◆ INFORMATION PROVIDED ◆
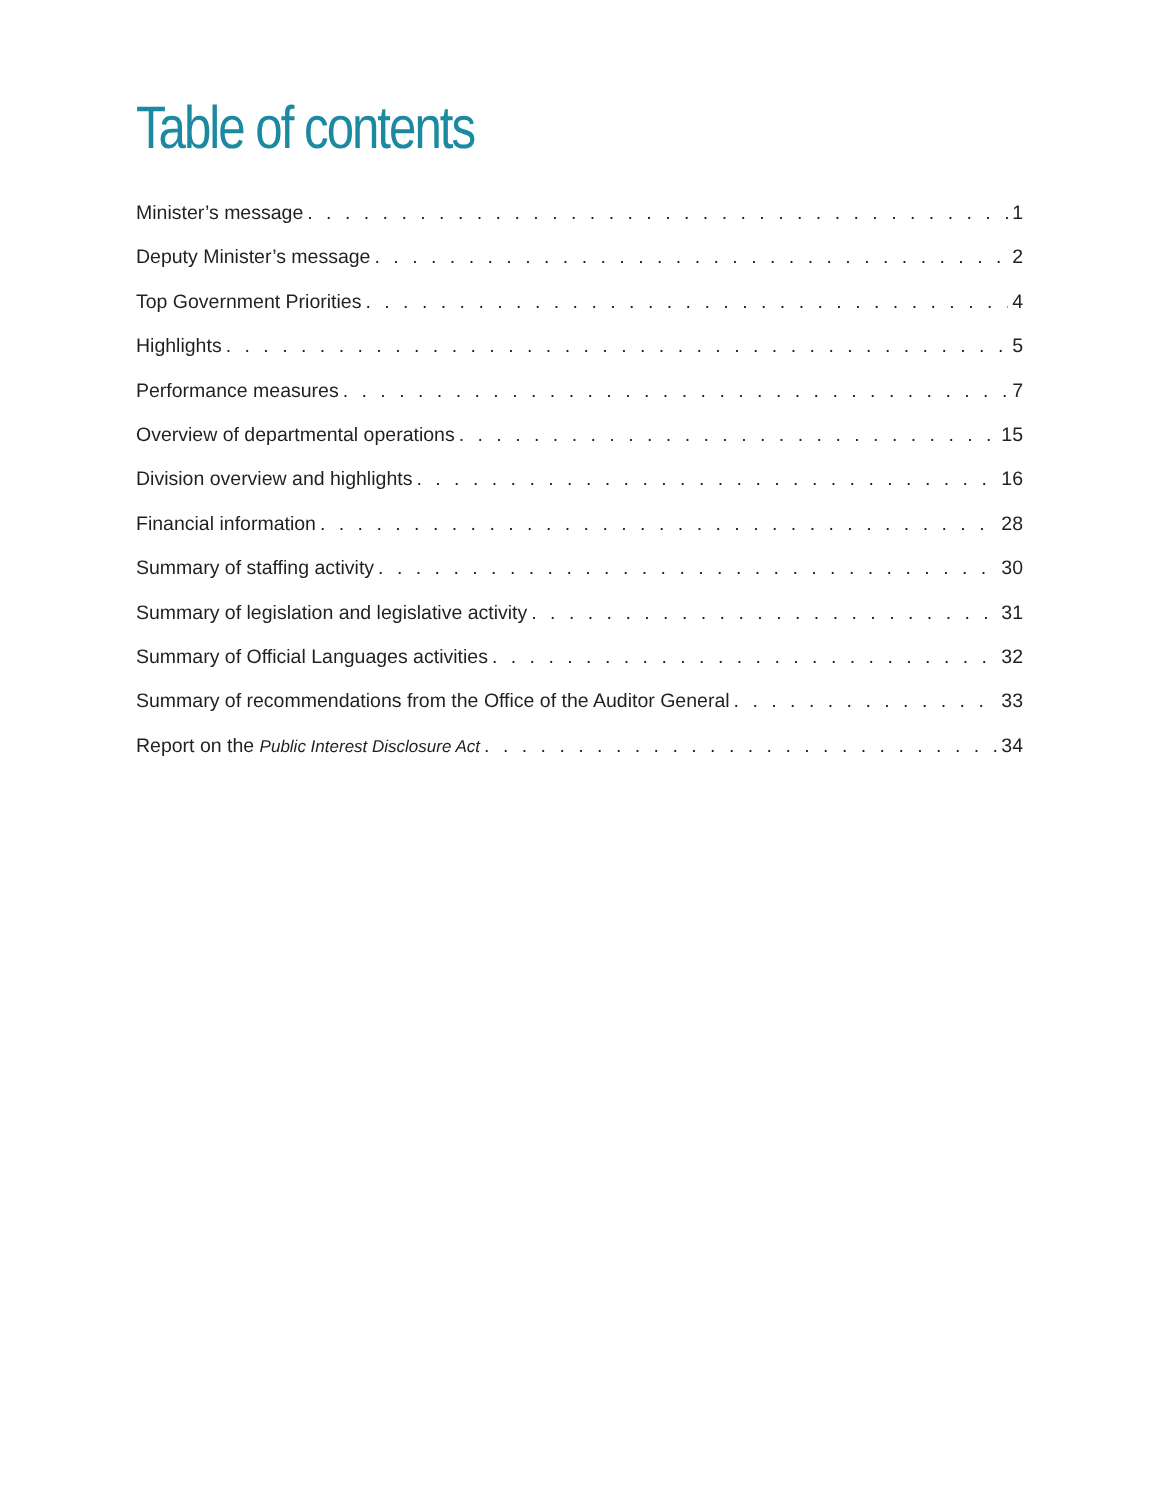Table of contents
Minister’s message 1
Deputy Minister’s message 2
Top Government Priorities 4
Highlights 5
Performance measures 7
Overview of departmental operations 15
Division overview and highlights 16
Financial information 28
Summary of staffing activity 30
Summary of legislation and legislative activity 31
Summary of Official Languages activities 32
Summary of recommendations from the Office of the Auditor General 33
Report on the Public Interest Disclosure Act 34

◆ EXERCISE ◆
Once the pictures are set aside, give every line above again without alteration.

◆ REPLY ◆
Table of contents
Minister’s message 1
Deputy Minister’s message 2
Top Government Priorities 4
Highlights 5
Performance measures 7
Overview of departmental operations 15
Division overview and highlights 16
Financial information 28
Summary of staffing activity 30
Summary of legislation and legislative activity 31
Summary of Official Languages activities 32
Summary of recommendations from the Office of the Auditor General 33
Report on the Public Interest Disclosure Act 34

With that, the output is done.